U.S. Pat. No. 5,208,877 by Murphy et al. entitled "Fiber Optic Grating-Based Weighted, Two-Mode Fiber Sensors" teaches of a two-mode optical fiber sensor with a permanent photo-induced index of refraction core change that can be used for modal distributed vibrational filtering applications using a Hill-like grating method. In particular, this teaching obtains a fiber-optic vibration mode filter for a cantilever beam by writing a Hill-like grating in a germanium-doped dual-mode optical fiber. The gratings occurred only at those locations where the two supported optical modes interfere with each other. These locations periodically position down the fiber length and are dependent on the strain in the fiber when light at the same wavelength used for writing the gratings at 488 nm is coupled into the fiber. The mode filter reflects all the light when the strain in the fiber matches the strain during the writing condition. The power transmitted by the fiber increases non-linearly as the strain gets further from the writing condition. To retain the first mode of the filtering and filter other mode information of a structure, for example using a cantilever beam in the sensor output, this teaching uses a Hill-like grating at the same time when the sensing fiber was prestrained in the shape of the first mode, and the linear region of the strain-power curve is used for performing sensor measurements.
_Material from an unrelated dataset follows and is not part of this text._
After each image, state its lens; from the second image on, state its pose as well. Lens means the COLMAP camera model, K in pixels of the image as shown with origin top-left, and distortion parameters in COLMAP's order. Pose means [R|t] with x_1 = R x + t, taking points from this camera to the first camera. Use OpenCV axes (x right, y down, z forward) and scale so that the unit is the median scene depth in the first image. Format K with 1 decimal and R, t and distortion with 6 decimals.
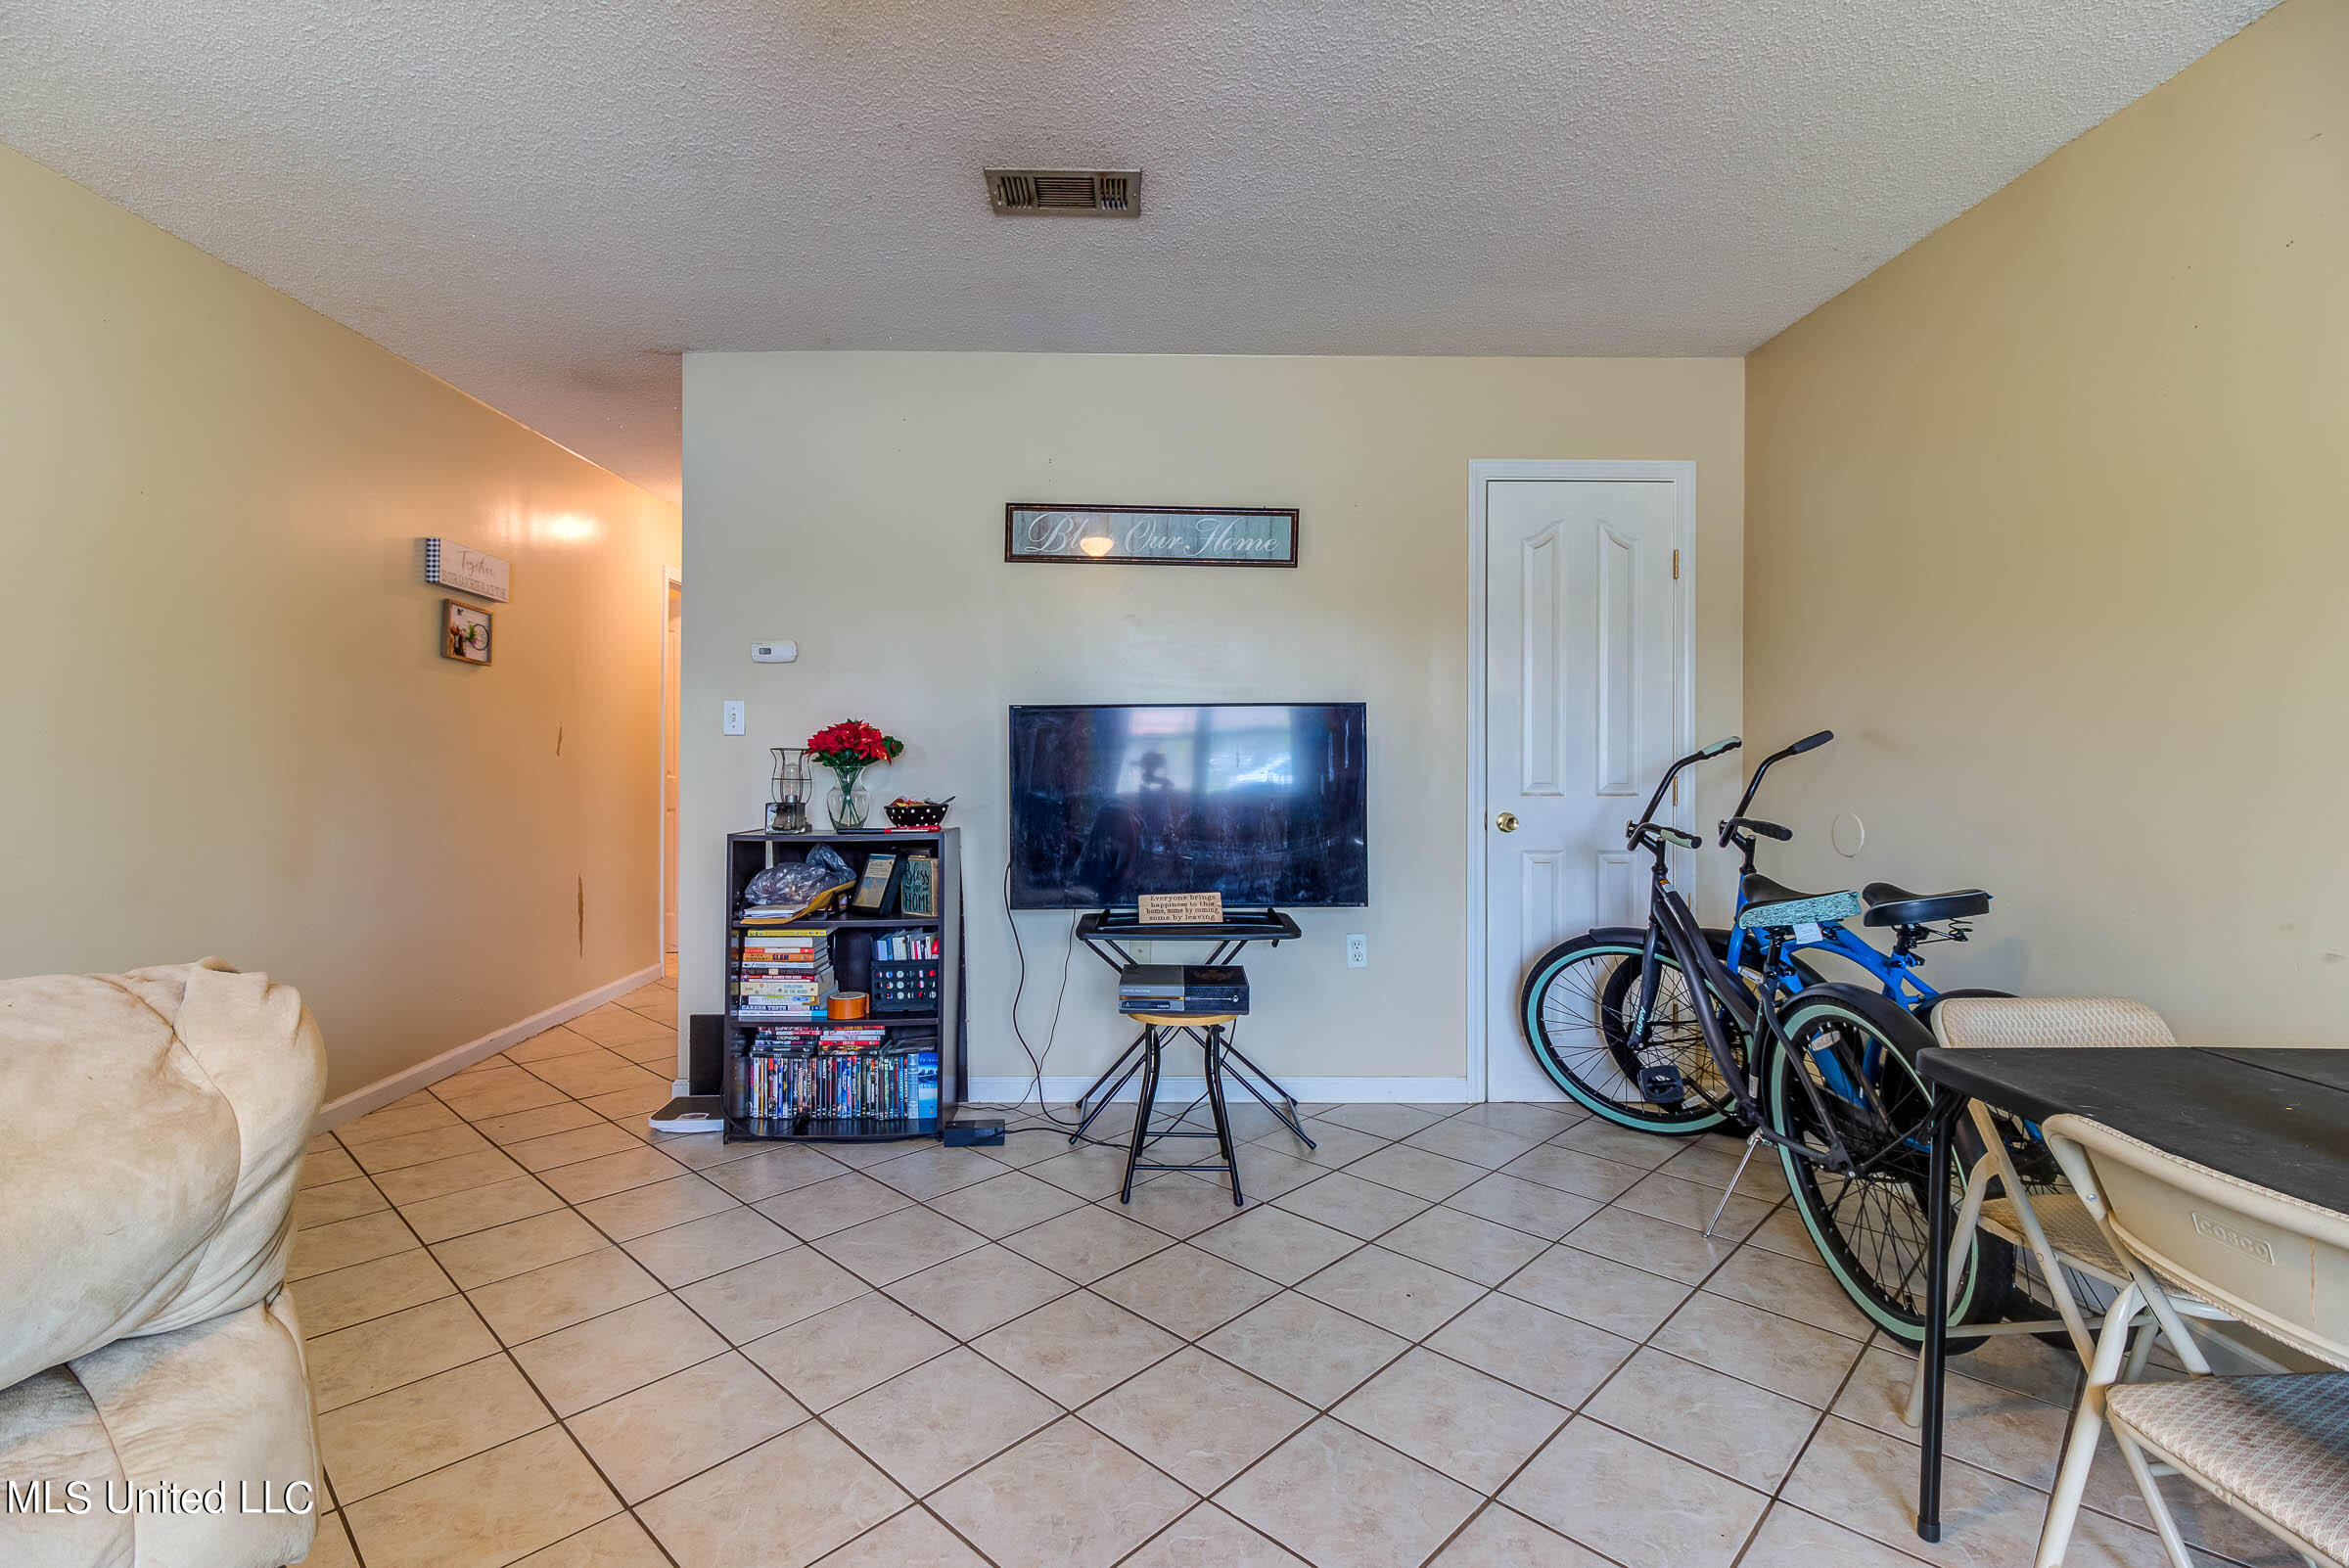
lens RADIAL K [[1081.2, 0, 1164.8], [0, 1081.2, 753.3], [0, 0, 1]] dist [0.022006, -0.015824]
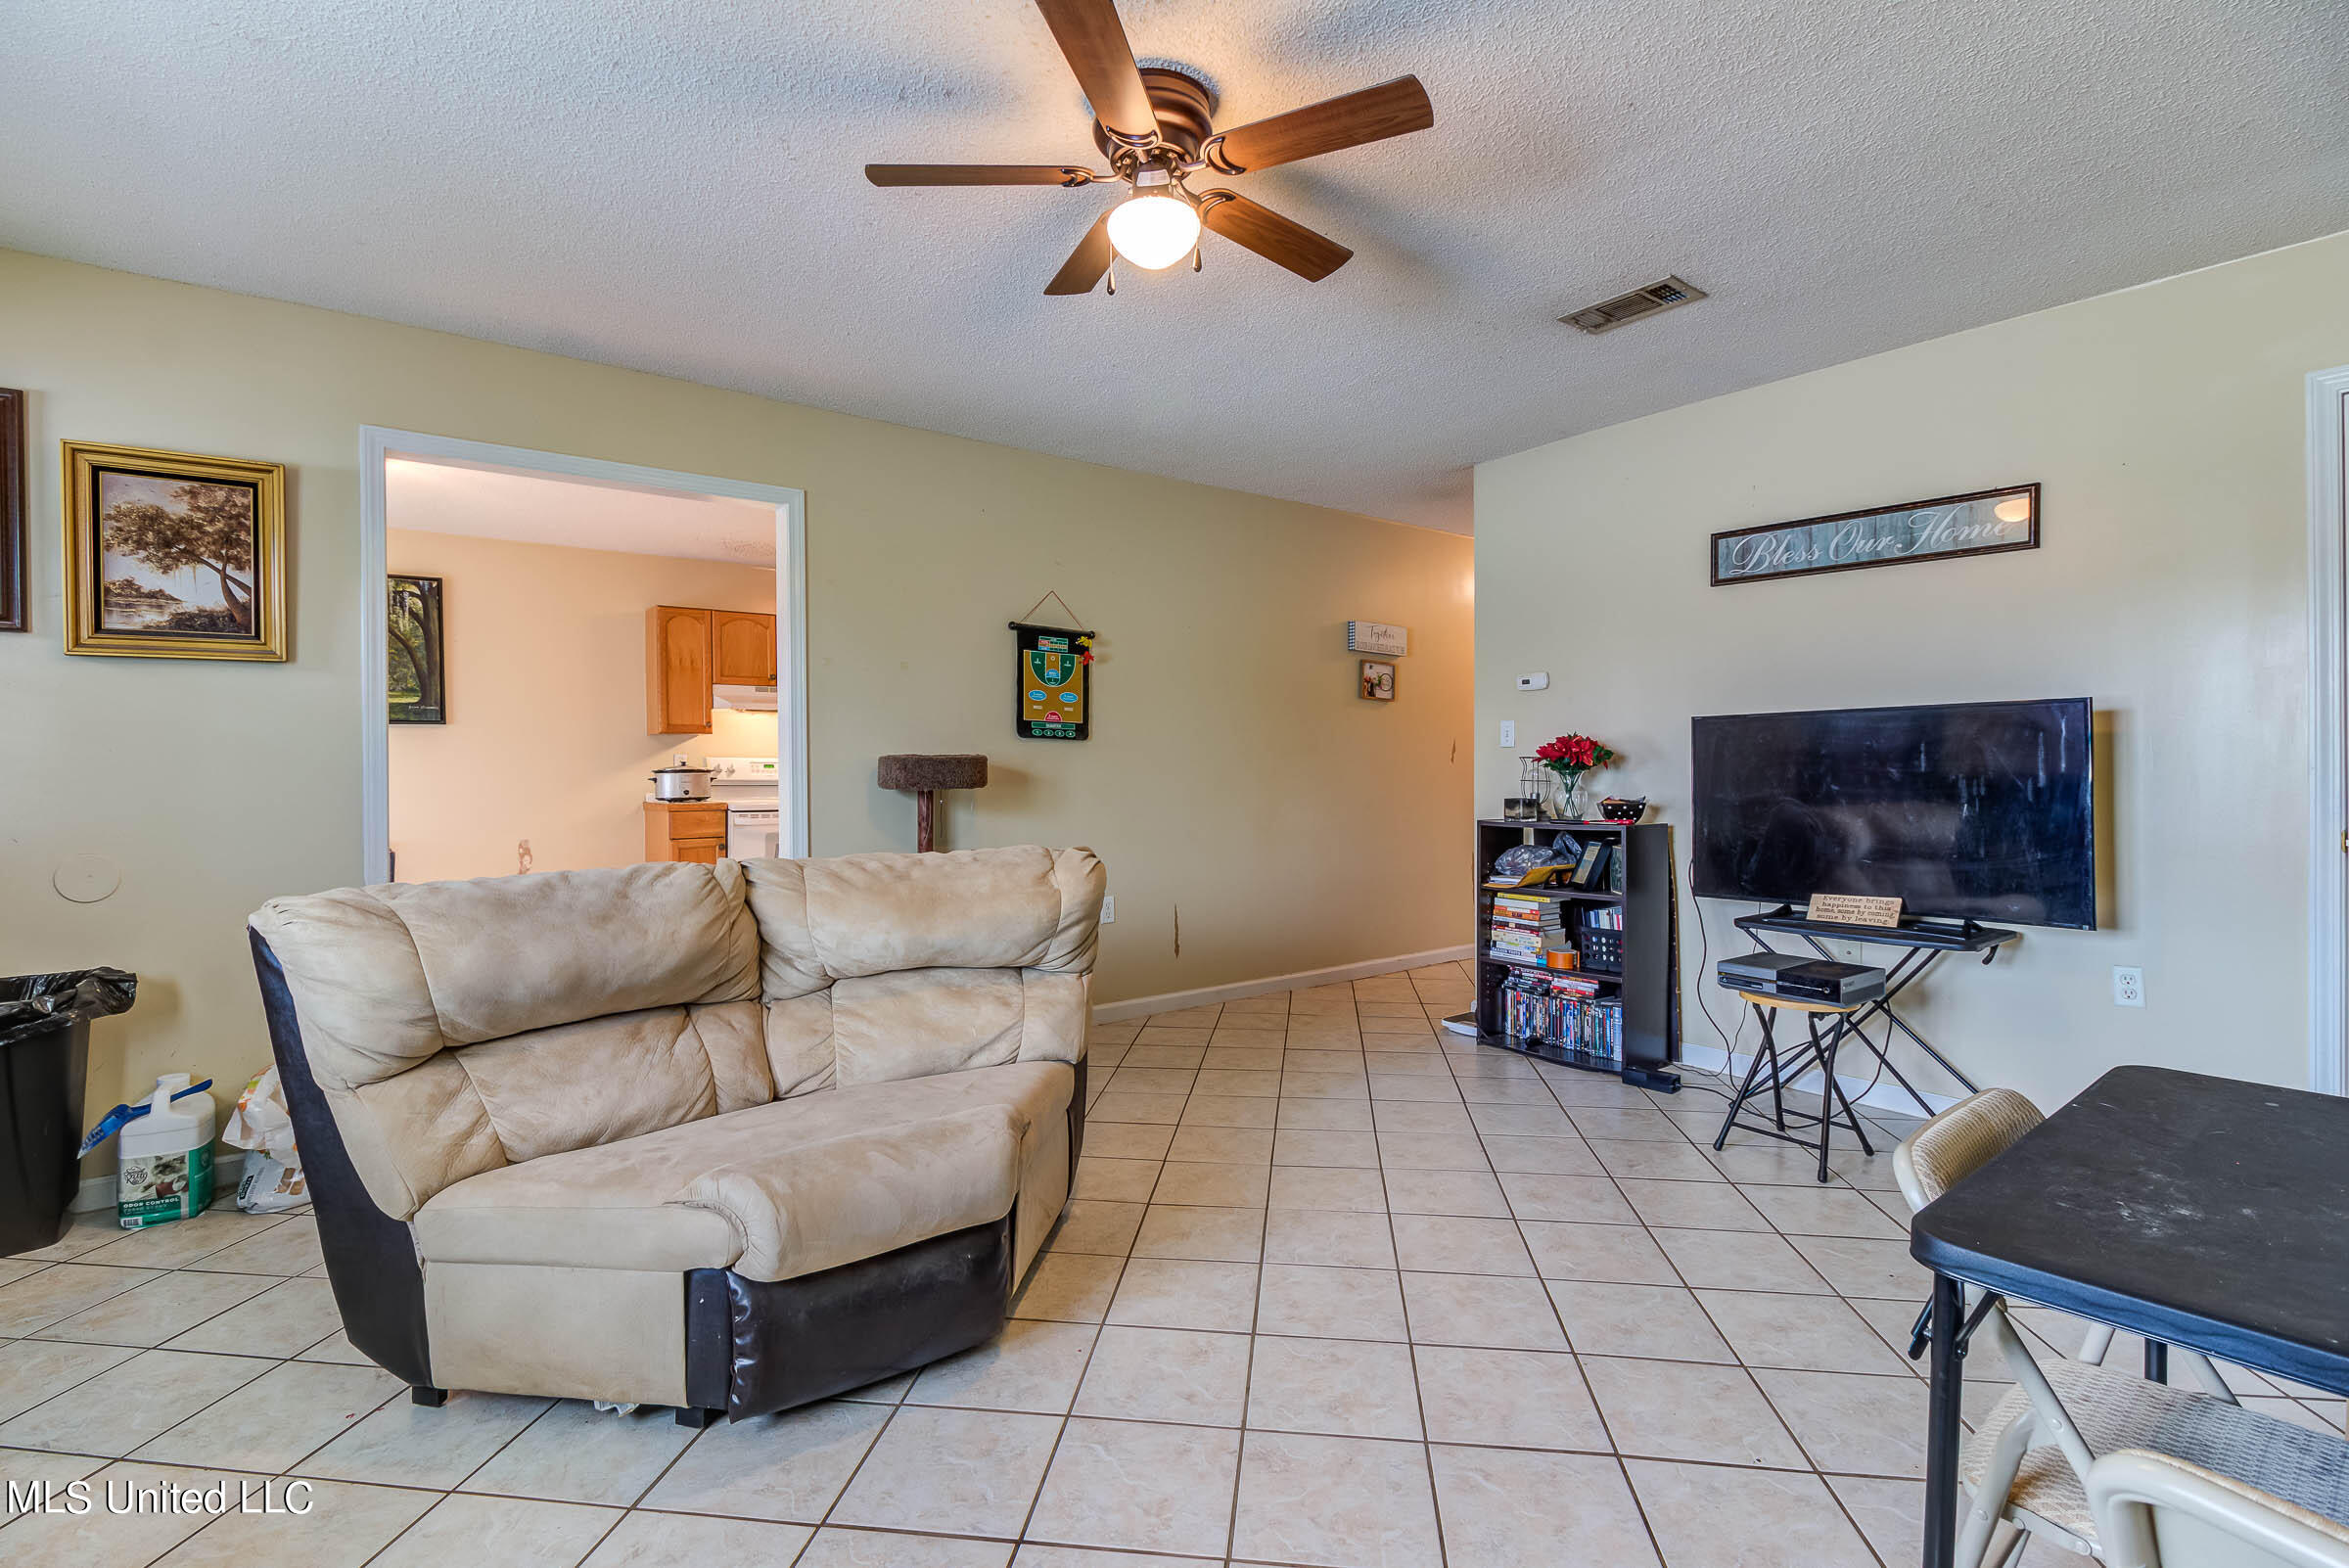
lens RADIAL K [[1108.4, 0, 1181.3], [0, 1108.4, 765.1], [0, 0, 1]] dist [0.022142, -0.017473]
pose [[0.596091, -0.005000, -0.802902, 0.479228], [0.011614, 0.999930, 0.002396, -0.002798], [0.802833, -0.010753, 0.596107, -0.131665]]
Limitations of this method of producing such a filtering sensor include: i) harmonic distortion caused by nonlinear behavior of the strain-power response; ii) theoretical models used for producing the same are very complex and not yet available; iii) the filtering sensor must be prestrained to the mode shape that is to be retained; iv) the grating writing process is based on interferometry which dictates stringent control over environmental disturbances during making of the filter; v) the wavelength of 488 nm used to write the gratings is far from the optimal wavelength of 244 nm; and vi) the filter must be interrogated using the same wavelength used to produce the gratings wherein this constraint is significant since argon-ion lasers used in the production of this filter are large and expensive, making their use in interrogating these Hill-like grating based modal filters impractical for field applications.
To overcome limitations of the above, the invention herein directly changes the refractive index profile of the optical fiber core for a single-mode interferometric based filtering device.